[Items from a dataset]
-------

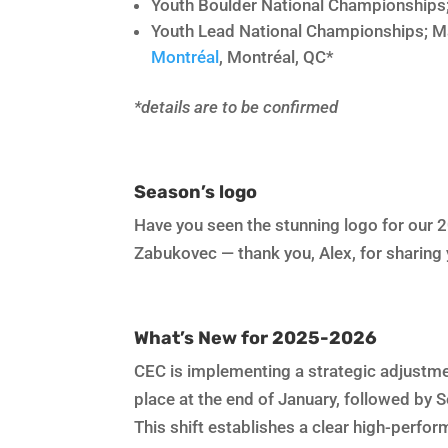
Youth Boulder National Championships
Youth Lead National Championships; M
Montréal
, Montréal, QC*
*details are to be confirmed
Season’s logo
Have you seen the stunning logo for our 2
Zabukovec — thank you, Alex, for sharing 
What’s New for 2025-2026
CEC is implementing a strategic adjustme
place at the end of January, followed by 
This shift establishes a clear high-perfo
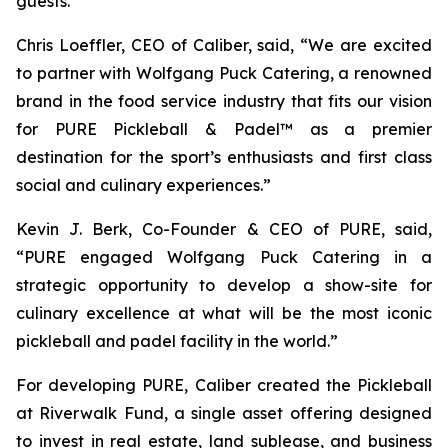
guests.”
Chris Loeffler, CEO of Caliber, said, “We are excited
to partner with Wolfgang Puck Catering, a renowned
brand in the food service industry that fits our vision
for PURE Pickleball & Padel™ as a premier
destination for the sport’s enthusiasts and first class
social and culinary experiences.”
Kevin J. Berk, Co-Founder & CEO of PURE, said,
“PURE engaged Wolfgang Puck Catering in a
strategic opportunity to develop a show-site for
culinary excellence at what will be the most iconic
pickleball and padel facility in the world.”
For developing PURE, Caliber created the Pickleball
at Riverwalk Fund, a single asset offering designed
to invest in real estate, land sublease, and business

-------

From the records above, pull out every line that contains the string "Puck". Count a line only when the capitalization matches.

**EXERCISE RESULT:**
to partner with Wolfgang Puck Catering, a renowned
“PURE engaged Wolfgang Puck Catering in a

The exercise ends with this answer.